Teachers union flunked the test as members bolted for Trump

by WorldTribune Staff, November 27, 2016

Teachers unions, who dumped $108.2 million into the 2016 political cycle (nearly all of which went to Democrats) are still trying to figure out how so many of their members joined the Trump revolution on Nov. 8.

More than one in three of the National Education Association’s (NEA’s) members voted for Trump. The NEA has more than 3 million members.

Donald Trump visits a classroom of first graders first-graders at the International Christian Academy in Las Vegas during the 2016 campaign.
Donald Trump visits first graders at the International Christian Academy in Las Vegas during the 2016 campaign.

About one in five members of the American Federation of Teachers (AFT) cast their ballots for Trump. The ATF represents about 1.6 million teachers and other workers.

Most of the USA’s largest labor unions endorsed Clinton as early as 2015, including NEA, AFT, the Service Employees International Union (SEIU), the International Brotherhood of Teamsters and the American Federation of State, County and Municipal Employees (AFSCME).

Despite all of the contributions and endorsements, Clinton won union households nationwide by just eight percentage points, exit polls show: 51 percent to Trump’s 43 percent.

Trump garnered more union support than any Republican since Ronald Reagan carved out a group of Democrats thereafter known as the “Reagan Democrat.”

Some union activists are going so far as to predict “an extinction level event” for unions as Republicans take control of both houses of Congress, the White House, and maybe even the Supreme Court if Trump follows through on campaign promises to appoint conservative-leaning justices.

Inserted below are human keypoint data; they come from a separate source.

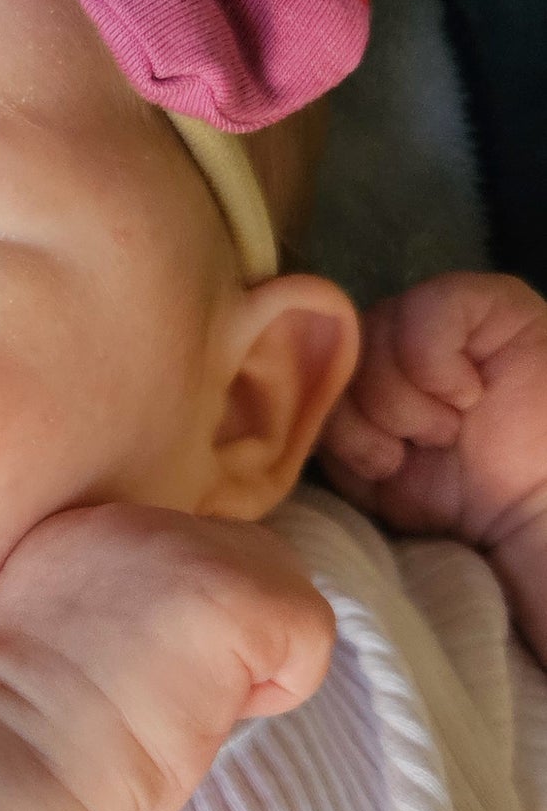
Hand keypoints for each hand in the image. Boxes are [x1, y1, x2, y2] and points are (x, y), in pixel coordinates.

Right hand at [0, 503, 335, 810]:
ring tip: (182, 705)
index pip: (182, 558)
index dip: (182, 630)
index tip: (133, 686)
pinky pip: (310, 633)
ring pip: (281, 584)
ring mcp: (182, 548)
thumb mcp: (56, 652)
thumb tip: (196, 643)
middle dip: (229, 631)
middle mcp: (127, 520)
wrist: (12, 769)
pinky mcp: (232, 591)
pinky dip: (281, 689)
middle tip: (167, 698)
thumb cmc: (35, 751)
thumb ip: (114, 615)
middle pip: (241, 555)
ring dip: (252, 656)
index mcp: (76, 534)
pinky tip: (205, 714)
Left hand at [318, 273, 546, 551]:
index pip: (309, 367)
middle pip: (337, 351)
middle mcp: (395, 333)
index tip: (382, 466)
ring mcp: (440, 312)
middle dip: (368, 417)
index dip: (334, 420)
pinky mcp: (489, 299)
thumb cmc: (459, 499)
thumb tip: (289, 398)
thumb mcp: (371, 476)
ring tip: (447, 431)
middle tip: (417, 450)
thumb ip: (329, 430)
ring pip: (374, 332)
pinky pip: (426, 309)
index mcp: (362, 371)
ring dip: (405, 401)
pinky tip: (469, 395)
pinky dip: (438, 366)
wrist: (535, 512)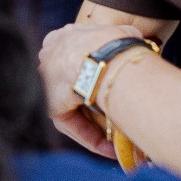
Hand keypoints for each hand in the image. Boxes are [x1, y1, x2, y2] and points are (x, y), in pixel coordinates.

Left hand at [39, 20, 137, 157]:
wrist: (104, 56)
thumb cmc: (118, 43)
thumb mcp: (123, 32)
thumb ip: (124, 37)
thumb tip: (133, 41)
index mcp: (63, 38)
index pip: (75, 59)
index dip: (95, 75)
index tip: (110, 86)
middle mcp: (50, 58)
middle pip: (72, 85)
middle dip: (92, 102)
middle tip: (114, 115)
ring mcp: (47, 82)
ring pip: (72, 108)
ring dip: (94, 125)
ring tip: (117, 140)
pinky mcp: (51, 105)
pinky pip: (72, 124)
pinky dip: (91, 137)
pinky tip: (110, 149)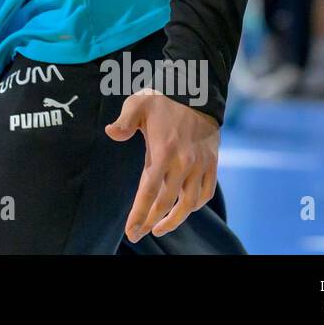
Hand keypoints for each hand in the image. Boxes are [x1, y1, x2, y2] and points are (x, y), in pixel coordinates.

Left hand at [105, 89, 219, 242]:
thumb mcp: (138, 104)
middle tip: (139, 233)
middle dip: (152, 222)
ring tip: (160, 228)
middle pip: (167, 203)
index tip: (131, 231)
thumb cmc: (162, 99)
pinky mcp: (212, 164)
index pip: (149, 192)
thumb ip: (124, 121)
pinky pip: (206, 192)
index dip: (140, 214)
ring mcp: (200, 165)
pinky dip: (196, 205)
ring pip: (190, 203)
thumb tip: (111, 133)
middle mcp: (184, 163)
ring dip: (175, 220)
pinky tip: (184, 209)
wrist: (197, 91)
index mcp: (163, 151)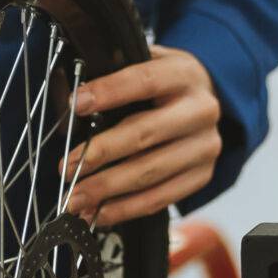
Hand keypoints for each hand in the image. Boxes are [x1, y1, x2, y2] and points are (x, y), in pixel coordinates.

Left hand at [59, 44, 222, 226]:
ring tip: (75, 198)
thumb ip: (115, 76)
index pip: (145, 80)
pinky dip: (125, 208)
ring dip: (106, 189)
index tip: (76, 104)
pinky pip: (160, 198)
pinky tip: (99, 212)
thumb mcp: (148, 65)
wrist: (211, 104)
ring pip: (150, 172)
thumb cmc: (165, 87)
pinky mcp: (202, 175)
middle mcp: (200, 110)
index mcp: (184, 74)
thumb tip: (70, 99)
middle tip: (66, 168)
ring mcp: (205, 146)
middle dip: (100, 153)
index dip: (110, 92)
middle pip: (145, 133)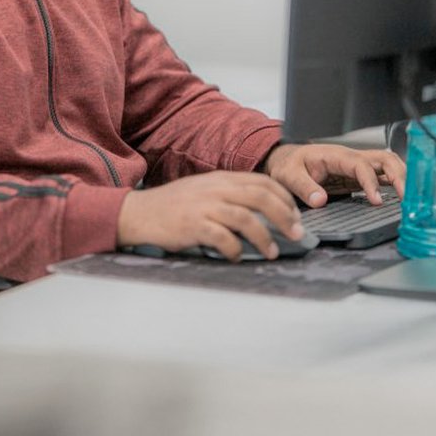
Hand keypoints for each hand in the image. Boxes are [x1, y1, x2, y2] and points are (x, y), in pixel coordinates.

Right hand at [116, 171, 303, 261]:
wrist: (139, 213)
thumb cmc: (173, 206)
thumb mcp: (204, 191)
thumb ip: (230, 195)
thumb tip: (262, 210)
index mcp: (221, 178)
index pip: (262, 181)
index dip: (284, 198)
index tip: (296, 215)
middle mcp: (216, 189)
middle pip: (260, 197)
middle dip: (284, 216)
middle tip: (296, 234)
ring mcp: (204, 206)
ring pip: (246, 217)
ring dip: (264, 237)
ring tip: (272, 252)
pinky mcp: (192, 225)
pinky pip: (222, 237)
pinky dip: (234, 249)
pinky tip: (236, 256)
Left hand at [262, 143, 405, 208]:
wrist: (288, 160)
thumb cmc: (290, 164)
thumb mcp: (289, 175)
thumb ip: (304, 187)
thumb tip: (320, 200)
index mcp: (337, 155)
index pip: (362, 165)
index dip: (371, 182)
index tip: (376, 200)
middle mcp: (352, 158)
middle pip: (385, 159)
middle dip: (399, 176)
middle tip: (407, 198)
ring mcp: (358, 166)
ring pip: (388, 165)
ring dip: (402, 178)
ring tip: (410, 199)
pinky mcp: (359, 177)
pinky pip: (383, 176)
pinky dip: (396, 184)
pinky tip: (402, 197)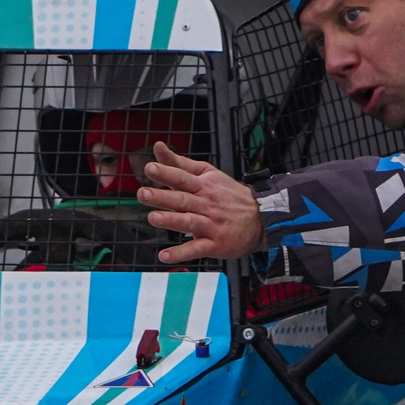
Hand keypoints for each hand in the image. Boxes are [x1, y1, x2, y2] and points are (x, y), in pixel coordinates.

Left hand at [138, 143, 264, 263]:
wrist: (261, 219)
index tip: (150, 168)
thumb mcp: (208, 174)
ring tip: (154, 218)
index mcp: (203, 186)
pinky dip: (181, 253)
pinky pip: (196, 249)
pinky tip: (165, 256)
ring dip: (171, 220)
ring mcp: (211, 225)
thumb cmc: (230, 196)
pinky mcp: (214, 244)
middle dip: (163, 197)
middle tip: (143, 194)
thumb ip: (180, 163)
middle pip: (182, 199)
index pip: (182, 177)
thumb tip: (158, 148)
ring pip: (189, 222)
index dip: (166, 173)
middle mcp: (206, 204)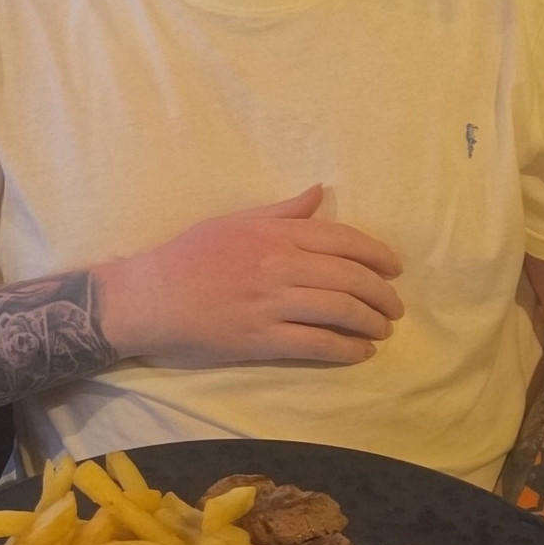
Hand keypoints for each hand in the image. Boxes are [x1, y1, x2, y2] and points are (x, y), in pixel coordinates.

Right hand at [98, 185, 404, 364]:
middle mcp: (279, 265)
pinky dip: (346, 349)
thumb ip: (282, 211)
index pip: (342, 240)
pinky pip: (316, 344)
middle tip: (394, 307)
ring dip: (370, 322)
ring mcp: (270, 304)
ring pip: (339, 311)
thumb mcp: (235, 221)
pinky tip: (361, 352)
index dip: (377, 255)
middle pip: (349, 278)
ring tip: (382, 329)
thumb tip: (320, 192)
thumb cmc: (189, 255)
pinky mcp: (260, 339)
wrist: (149, 297)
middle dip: (382, 294)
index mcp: (275, 233)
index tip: (394, 268)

“We underestimated the amount of anger and frustration among working people and especially white workers, both male and female, about their economic status,” said Lee Saunders, president of the AFL-CIO’s political committee.

AFT President Randi Weingarten attributed at least some of the reason for Clinton’s defeat to sexism.

“Frankly I was always concerned about whether the country was ready to have a female president,” she said. “There was an intensity of hatred that male political figures never get. So I think we’re never really going to understand it.”